8. Always Use Halogen Headlights
Halogen bulbs emit a blinding blue light that drivers both in front of and behind you will enjoy immeasurably. If you can’t quite afford a HID upgrade for your car, opt for using your high-beams at all times, especially at night in heavily congested traffic. If you drive a pickup truck or SUV, it is strongly recommend that you accompany the use of Halogens and/or high-beams with very close tailgating. Remember: you aren’t truly a jackass unless your headlights cause permanent retina damage.
9. Speed Through Parking Lots
One secret every driving jerkoff knows is that you can make your best time by laying rubber in the parking lot. Depending on how densely populated the lot is, you should always aim to maintain an average speed of anywhere from 45-65 mph, possibly higher in the event of inclement weather. Not only will this endanger the safety and well being of any pedestrians, if you’re running late for an appointment, you can also shave minutes off your ETT by cutting diagonally across all the empty stalls and ignoring any stop signs.
10. Drive Like A Woman
A good general rule of thumb to follow that encompasses all the basic elements of horrible driving discussed here today is this: before you make any major decision while driving, first ask yourself, “What would a woman do?” If you’re travelling on a four lane highway in the leftmost lane, don’t merge ahead of time into the right-hand lane to avoid a last minute four-lane death race. Instead, maintain a steady 75mph in your current lane and begin to apply a heavy coat of mascara. Then, about 100 yards before your exit, immediately jerk your wheel as hard as you can to the right, smiling sheepishly and giggling girlishly at all the angered motorists behind you.

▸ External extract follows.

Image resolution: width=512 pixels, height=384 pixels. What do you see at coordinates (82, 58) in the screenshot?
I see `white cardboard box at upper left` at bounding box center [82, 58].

Or, if you find yourself in the right-hand lane behind a motorist who happens to be travelling too slow for your taste, before you make the logical decision to pass them, try to picture what a woman would do in your situation. Would she pass on the left? No, she wouldn’t. She would tailgate the innocent driver angrily, straining as hard as she could to see over the steering wheel, glaring purposefully at the “total jerk” in front of her. After maintaining about 6 inches of clearance between her and the car in front her for about 10 miles or so, then, and only then, will she pass the driver on the left, making sure to give him the stink eye as she does so.
Remember: most women are born lacking the inherent ability to drive well, so if your ultimate goal is to piss off as many people on the roadway as you can, it would behoove you to duplicate female driving techniques to the best of your ability.